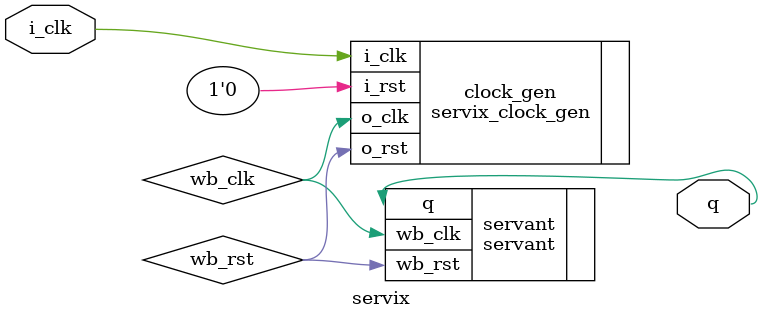
<source format=v>
`default_nettype none
module servix
(
 input wire  i_clk,
`ifdef WITH_RESET
 input wire  i_rst_n,
`endif
 output wire q);

   parameter frequency = 32;
   parameter memfile = "zephyr_hello.hex";
   parameter memsize = 8192;
   parameter PLL = "NONE";

   wire      wb_clk;
   wire      wb_rst;

   servix_clock_gen
     #(.frequency (frequency))
   clock_gen
     (.i_clk (i_clk),
`ifdef WITH_RESET
      .i_rst (!i_rst_n),
`else
      .i_rst (1'b0),
`endif
      .o_clk (wb_clk),
      .o_rst (wb_rst));

   servant
     #(.memfile (memfile),
       .memsize (memsize))
   servant
     (.wb_clk (wb_clk),
      .wb_rst (wb_rst),
      .q      (q));

endmodule

</source>
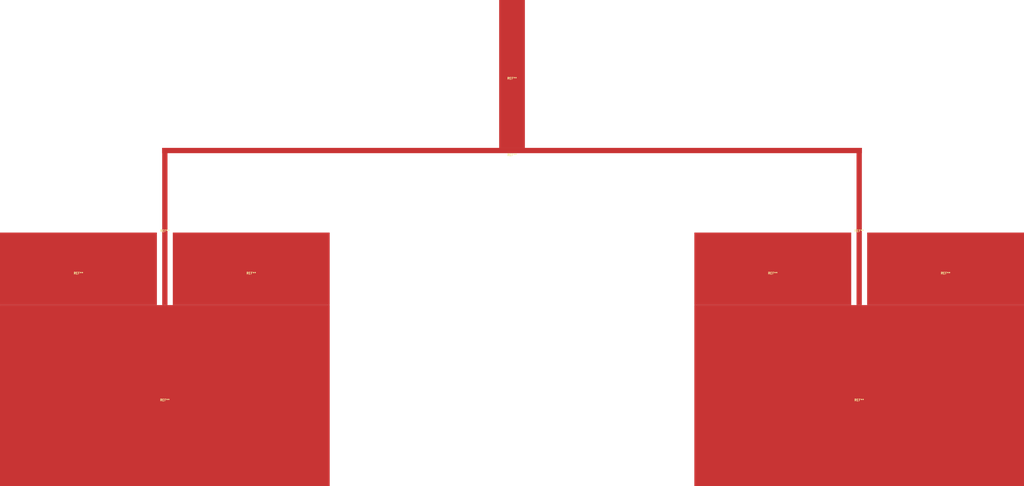
<source format=kicad_pcb>
(kicad_pcb (version 4) (host pcbnew 4.0.4+dfsg1-stable)

  (general
    (links 0)
    (no_connects 0)
    (area 0 0 0 0)
    (thickness 1.6)
    (drawings 0)
    (tracks 0)
    (zones 0)
    (modules 1)
    (nets 1)
  )

  (page A4)
  (layers
    (0 F.Cu signal)
    (31 B.Cu signal)
    (32 B.Adhes user)
    (33 F.Adhes user)
    (34 B.Paste user)
    (35 F.Paste user)
    (36 B.SilkS user)
    (37 F.SilkS user)
    (38 B.Mask user)
    (39 F.Mask user)
    (40 Dwgs.User user)
    (41 Cmts.User user)
    (42 Eco1.User user)
    (43 Eco2.User user)
    (44 Edge.Cuts user)
    (45 Margin user)
    (46 B.CrtYd user)
    (47 F.CrtYd user)
    (48 B.Fab user)
    (49 F.Fab user)
  )

  (setup
    (last_trace_width 0.25)
    (trace_clearance 0.2)
    (zone_clearance 0.508)
    (zone_45_only no)
    (trace_min 0.2)
    (segment_width 0.2)
    (edge_width 0.15)
    (via_size 0.6)
    (via_drill 0.4)
    (via_min_size 0.4)
    (via_min_drill 0.3)
    (uvia_size 0.3)
    (uvia_drill 0.1)
    (uvias_allowed no)
    (uvia_min_size 0.2)
    (uvia_min_drill 0.1)
    (pcb_text_width 0.3)
    (pcb_text_size 1.5 1.5)
    (mod_edge_width 0.15)
    (mod_text_size 1 1)
    (mod_text_width 0.15)
    (pad_size 1 3)
    (pad_drill 0)
    (pad_to_mask_clearance 0.2)
    (aux_axis_origin 0 0)
    (visible_elements FFFFFF7F)
    (pcbplotparams
      (layerselection 0x00030_80000001)
      (usegerberextensions false)
      (excludeedgelayer true)
      (linewidth 0.150000)
      (plotframeref false)
      (viasonmask false)
      (mode 1)
      (useauxorigin false)
      (hpglpennumber 1)
      (hpglpenspeed 20)
      (hpglpendiameter 15)
      (hpglpenoverlay 2)
      (psnegative false)
      (psa4output false)
      (plotreference true)
      (plotvalue true)
      (plotinvisibletext false)
      (padsonsilk false)
      (subtractmaskfromsilk false)
      (outputformat 1)
      (mirror false)
      (drillshape 1)
      (scaleselection 1)
      (outputdirectory ""))
  )

  (net 0 "")

  (net_class Default "This is the default net class."
    (clearance 0.2)
    (trace_width 0.25)
    (via_dia 0.6)
    (via_drill 0.4)
    (uvia_dia 0.3)
    (uvia_drill 0.1)
  )



  (module PATCH1 (layer F.Cu) (tedit 0) (tstamp 0)
    (at 38.984 27.854 0)
    (fp_text reference REF** (at 0 0.5) (layer F.SilkS)
      (effects (font (size 0.25 0.25) (thickness 0.05)))
    )
    (fp_text value micostrip_line (at 0 -0.5) (layer F.Fab)
      (effects (font (size 0.25 0.25) (thickness 0.05)))
    )
    (pad 1 smd rect (at 0 0 0) (size 37.0218 20.364) (layers F.Cu))
  )

  (module PATCH2 (layer F.Cu) (tedit 0) (tstamp 0)
    (at 48.686 13.596 0)
    (fp_text reference REF** (at 0 0.5) (layer F.SilkS)
      (effects (font (size 0.25 0.25) (thickness 0.05)))
    )
    (fp_text value micostrip_line (at 0 -0.5) (layer F.Fab)
      (effects (font (size 0.25 0.25) (thickness 0.05)))
    )
    (pad 1 smd rect (at 0 0 0) (size 17.617 8.151) (layers F.Cu))
  )

  (module PATCH3 (layer F.Cu) (tedit 0) (tstamp 0)
    (at 29.282 13.596 0)
    (fp_text reference REF** (at 0 0.5) (layer F.SilkS)
      (effects (font (size 0.25 0.25) (thickness 0.05)))
    )
    (fp_text value micostrip_line (at 0 -0.5) (layer F.Fab)
      (effects (font (size 0.25 0.25) (thickness 0.05)))
    )
    (pad 1 smd rect (at 0 0 0) (size 17.617 8.151) (layers F.Cu))
  )

  (module PATCH4 (layer F.Cu) (tedit 0) (tstamp 0)
    (at -38.984 27.854 0)
    (fp_text reference REF** (at 0 0.5) (layer F.SilkS)
      (effects (font (size 0.25 0.25) (thickness 0.05)))
    )
    (fp_text value micostrip_line (at 0 -0.5) (layer F.Fab)
      (effects (font (size 0.25 0.25) (thickness 0.05)))
    )
    (pad 1 smd rect (at 0 0 0) (size 37.0218 20.364) (layers F.Cu))
  )

  (module PATCH5 (layer F.Cu) (tedit 0) (tstamp 0)
    (at -29.282 13.596 0)
    (fp_text reference REF** (at 0 0.5) (layer F.SilkS)
      (effects (font (size 0.25 0.25) (thickness 0.05)))
    )
    (fp_text value micostrip_line (at 0 -0.5) (layer F.Fab)
      (effects (font (size 0.25 0.25) (thickness 0.05)))
    )
    (pad 1 smd rect (at 0 0 0) (size 17.617 8.151) (layers F.Cu))
  )

  (module PATCH6 (layer F.Cu) (tedit 0) (tstamp 0)
    (at -48.686 13.596 0)
    (fp_text reference REF** (at 0 0.5) (layer F.SilkS)
      (effects (font (size 0.25 0.25) (thickness 0.05)))
    )
    (fp_text value micostrip_line (at 0 -0.5) (layer F.Fab)
      (effects (font (size 0.25 0.25) (thickness 0.05)))
    )
    (pad 1 smd rect (at 0 0 0) (size 17.617 8.151) (layers F.Cu))
  )

  (module TRANS (layer F.Cu) (tedit 0) (tstamp 0)
    (at 38.984 8.8358 0)
    (fp_text reference REF** (at 0 0.5) (layer F.SilkS)
      (effects (font (size 0.25 0.25) (thickness 0.05)))
    )
    (fp_text value micostrip_line (at 0 -0.5) (layer F.Fab)
      (effects (font (size 0.25 0.25) (thickness 0.05)))
    )
    (pad 1 smd rect (at 0 0 0) (size 0.595607 17.6716) (layers F.Cu))
  )

  (module TRANS (layer F.Cu) (tedit 0) (tstamp 0)
    (at -38.984 8.8358 0)
    (fp_text reference REF** (at 0 0.5) (layer F.SilkS)
      (effects (font (size 0.25 0.25) (thickness 0.05)))
    )
    (fp_text value micostrip_line (at 0 -0.5) (layer F.Fab)
      (effects (font (size 0.25 0.25) (thickness 0.05)))
    )
    (pad 1 smd rect (at 0 0 0) (size 0.595607 17.6716) (layers F.Cu))
  )

 (module TRANSH (layer F.Cu) (tedit 0) (tstamp 0)
    (at 0 0.2978 0)
    (fp_text reference REF** (at 0 0.5) (layer F.SilkS)
      (effects (font (size 0.25 0.25) (thickness 0.05)))
    )
    (fp_text value micostrip_line (at 0 -0.5) (layer F.Fab)
      (effects (font (size 0.25 0.25) (thickness 0.05)))
    )
    (pad 1 smd rect (at 0 0 0) (size 78.564 0.595607) (layers F.Cu))
  )

  (module LINE (layer F.Cu) (tedit 0) (tstamp 0)
    (at 0 -8.3105 0)
    (fp_text reference REF** (at 0 0.5) (layer F.SilkS)
      (effects (font (size 0.25 0.25) (thickness 0.05)))
    )
    (fp_text value micostrip_line (at 0 -0.5) (layer F.Fab)
      (effects (font (size 0.25 0.25) (thickness 0.05)))
    )
    (pad 1 smd rect (at 0 0 0) (size 2.8892 16.621) (layers F.Cu))
  )



)

</source>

_Exercise prompt_: Using the listing above, return word for word each line from the one that has "(36 B.SilkS user)" through the one that has "(segment_width 0.2)", and no line outside that range.

_Answer to this problem_:
    (36 B.SilkS user)
    (37 F.SilkS user)
    (38 B.Mask user)
    (39 F.Mask user)
    (40 Dwgs.User user)
    (41 Cmts.User user)
    (42 Eco1.User user)
    (43 Eco2.User user)
    (44 Edge.Cuts user)
    (45 Margin user)
    (46 B.CrtYd user)
    (47 F.CrtYd user)
    (48 B.Fab user)
    (49 F.Fab user)
  )

  (setup
    (last_trace_width 0.25)
    (trace_clearance 0.2)
    (zone_clearance 0.508)
    (zone_45_only no)
    (trace_min 0.2)
    (segment_width 0.2)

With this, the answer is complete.